Written by: Maria Brett
Be honest now – there are times when we all seriously question the kind of company our kids are keeping. If they start to exhibit undesirable behaviours, it is comforting to look outwards and find others to blame. As parents, it’s natural to feel protective of our kids, but equally important to acknowledge that our little angels may not be as squeaky clean as we’d like to imagine.
Parents of the other kids in your child’s group of friends may be having similar thoughts – and to them YOUR child is part of that ‘wrong’ crowd. So how can we distinguish between a crowd that is genuinely leading our kids astray, or the one in which they are simply testing their newfound freedoms on their own terms? And what can we do about it?
Get Inside your Child’s Mind
When your child elects to hang out with a specific group of friends there is a reason behind that choice. Something about the group appeals to him, this could offer a sense of belonging that is an important part of growing up. Kids, and adolescents in particular, are seeking their place in the world; it is vital to their emotional well being that they feel accepted and a part of something bigger than themselves. This is why teenagers are so obsessed with how they look, choose one type of music over another and act in certain ways.
Be careful with critisism
To your growing child their friends are their pack, their safety net. They surrounded themselves with young people who they can relate to. If parents criticise their choices, the child feels as if you are criticising them personally, the familiar refrain of ‘You don’t understand me!’ is so often given in reply. Your child’s goal is to belong – your objective is to help him make positive and appropriate choices. These two elements are often in conflict, but there are ways you can break through and help, ensuring your child retains a sense of perspective and responsibility.

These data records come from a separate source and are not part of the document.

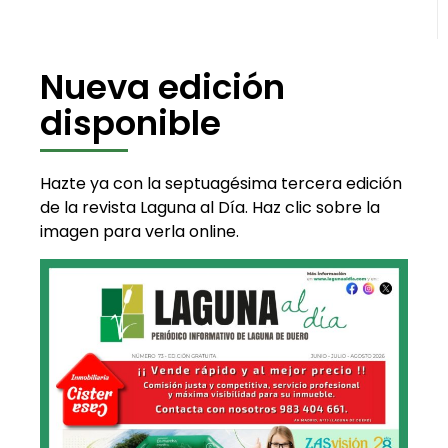
Nueva edición
disponible
Hazte ya con la septuagésima tercera edición
de la revista Laguna al Día. Haz clic sobre la
imagen para verla online.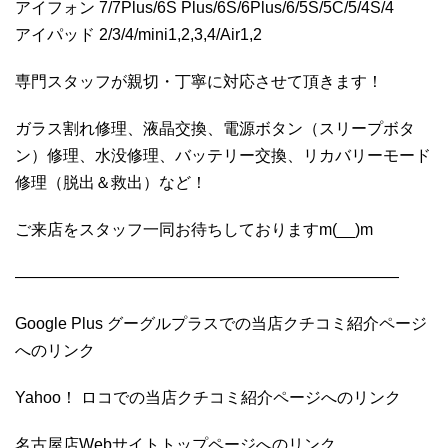
アイフォン 7/7Plus/6S Plus/6S/6Plus/6/5S/5C/5/4S/4
アイパッド 2/3/4/mini1,2,3,4/Air1,2
専門スタッフが親切・丁寧に対応させて頂きます！
ガラス割れ修理、液晶交換、電源ボタン（スリープボタ
ン）修理、水没修理、バッテリー交換、リカバリーモード
修理（脱出＆救出）など！
ご来店をスタッフ一同お待ちしておりますm(__)m
————————————————————————
Google Plus グーグルプラスでの当店クチコミ紹介ページ
へのリンク
Yahoo！ ロコでの当店クチコミ紹介ページへのリンク
名古屋店Webサイトトップページへのリンク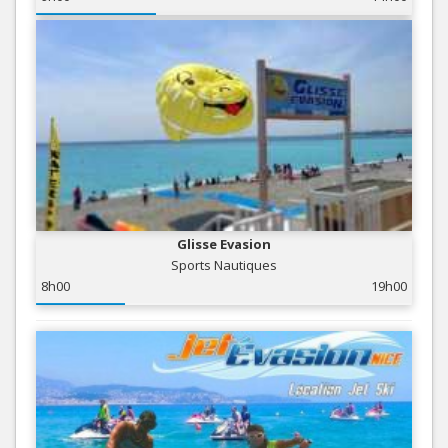
Glisse Evasion
Sports Nautiques
8h00
19h00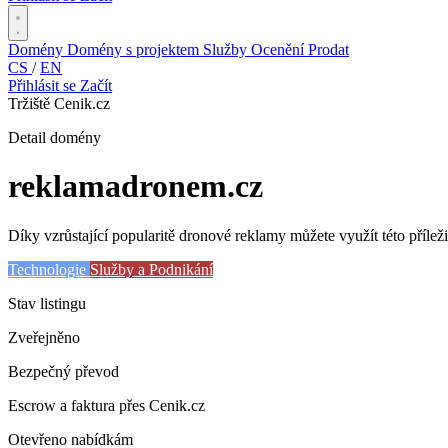
Domény
Domény s projektem
Služby
Ocenění
Prodat
CS
/
EN
Přihlásit se
Začít
Tržiště Cenik.cz
Detail domény
reklamadronem
.cz
Díky vzrůstající popularitě dronové reklamy můžete využít této příle
Technologie
Služby a Podnikání
Stav listingu
Zveřejněno
Bezpečný převod
Escrow a faktura přes Cenik.cz
Otevřeno nabídkám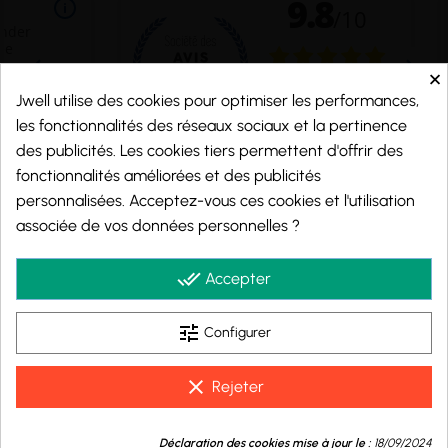
×
Jwell utilise des cookies pour optimiser les performances,
les fonctionnalités des réseaux sociaux et la pertinence
des publicités. Les cookies tiers permettent d'offrir des
fonctionnalités améliorées et des publicités
personnalisées. Acceptez-vous ces cookies et l'utilisation
Marchand approuvé par la Société des Avis Garantis,
cliquez ici pour vérifier
.
associée de vos données personnelles ?
© 2026 - j-well.fr
done_all
Accepter
tune
Configurer
clear
Rejeter
9.8
💬
/10
Déclaration des cookies mise à jour le :
18/09/2024
Besoin d'aide ?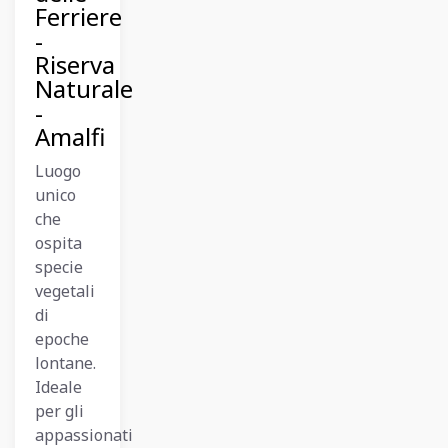
Ferriere
-
Riserva
Naturale
-
Amalfi
Luogo
unico
che
ospita
specie
vegetali
di
epoche
lontane.
Ideale
per gli
appassionati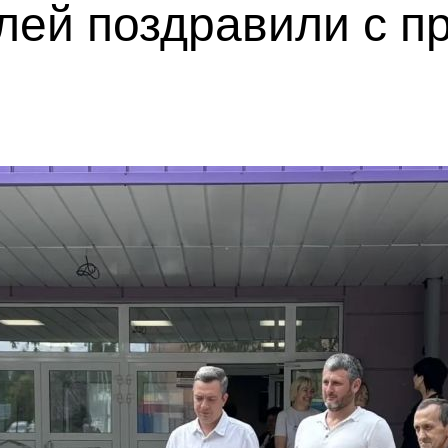
лей поздравили с п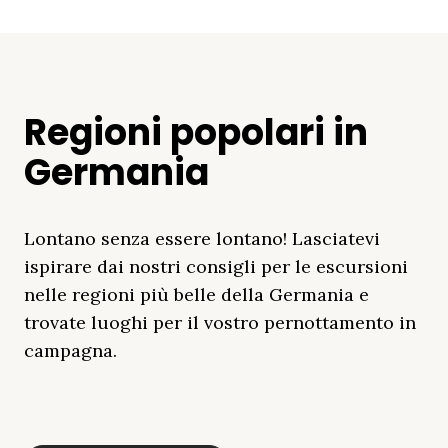
Regioni popolari in
Germania
Lontano senza essere lontano! Lasciatevi
ispirare dai nostri consigli per le escursioni
nelle regioni più belle della Germania e
trovate luoghi per il vostro pernottamento in
campagna.
Distretto Dei Laghi
Mar Baltico
Baviera
Schleswig-
Foresta Nera
Alpi
Del Meclemburgo
Holstein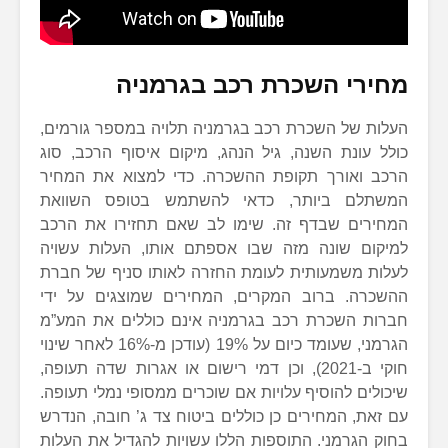
מחירי השכרת רכב בגרמניה
העלות של השכרת רכב בגרמניה תלויה במספר גורמים,
כולל עונת השנה, גיל הנהג, מיקום איסוף הרכב, סוג
הרכב ואורך תקופת ההשכרה. כדי למצוא את המחיר
המשתלם ביותר, כדאי להשתמש בטופס השוואת
המחירים שבדף זה. שימו לב שאם תחזירו את הרכב
למיקום שונה מזה שבו אספתם אותו, העלות עשויה
לעלות משמעותית לעומת החזרה לאותו סניף של חברת
ההשכרה. ברוב המקרים, המחירים שמוצגים על ידי
חברות השכרת רכב בגרמניה אינם כוללים את המע”מ
הגרמני, שעומד כיום על 19% (עודכן מ-16% לאחר שינוי
חוקי ב-2021), וכן דמי רישום או אגרות שדה תעופה,
שיכולים להוסיף עלויות אם שוכרים ממסופי נמלי תעופה.
עם זאת, המחירים כן כוללים ביטוח צד ג’ חובה, הנדרש
בחוק הגרמני. התוספות הללו עשויות להגדיל את העלות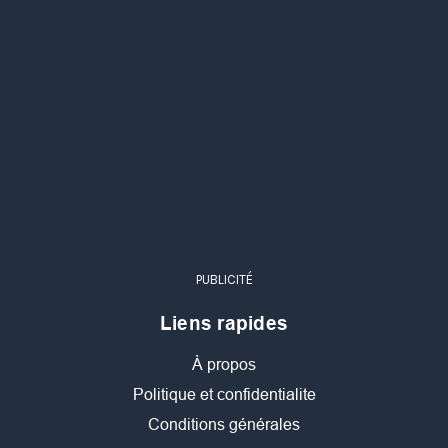
PUBLICITÉ
Liens rapides
À propos
Politique et confidentialite
Conditions générales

1. Hold back on the criticism – your child will take it as a personal attack and is likely to retreat further from you. What you can do is express a non-judgemental opinion about the fact you don’t like certain friends and why, remind your young adult-child that this is what grown-up self-expression is about. In this way, you offer your view and your reasons behind it, from and objective viewpoint. Your child will choose their own company, despite your opinions – what you are aiming for is to provide an alternative view that your child can (and will) reflect on in their own time
2. Invoke structure where you can – if your child is younger, it is easier to exert a degree of control over how much time they spend with certain friends. Rules like, no going out on a school night can help to distance your child from a core group who may be getting together every evening. Keep an eye out for your child lying about where they are going – trust is a two-way street, so if you catch them somewhere they weren’t supposed to be, you can bring in consequences and discuss how trust needs to be earned and responsibility proven
3. Set limits – there are some occasions when no matter what limits you set, your child will still manage to see and spend time with the people you would prefer lived on another planet. But helplessness is not the response of a caring parent. Kids may be defiant and rail against the idea of boundaries, but this shouldn’t stop you establishing them. The older your child becomes the less easy it is to enforce limits. Simply knowing where your expectations lie can often be enough to make a teenager stop and think, giving them long enough to prevent them getting themselves into trouble.
4. Address the Mean Friends Issue – sometimes our kids get drawn into an unsavoury crowd as a way to avoid attracting their negative attention. If a particular group is known for bullying, it can feel safer to join them than to remain as an external target. If you think this is happening with your child, it’s important to talk about it – your child may still be being bullied, just to a lesser extent. Neither situation is acceptable – work with your child on seeing that they deserve better. Help them to find a way of extricating themselves from the group before their self-esteem takes too big a hit
5. Be upfront about drink and drugs – at some point your child will be exposed to drink and drugs among their friends. How they respond can depend on what they understand to be societal and parental expectations around these issues. With no guidance, kids can be forgiven for thinking it’s safe to experiment and to continue using drugs. Help your child to make good choices in these moments, ensuring they are informed beforehand about the dangers. They may squirm with embarrassment as you talk, but the least you can do is try to mould their opinion in a positive way, making it harder for them to break away later from what they understand to be acceptable.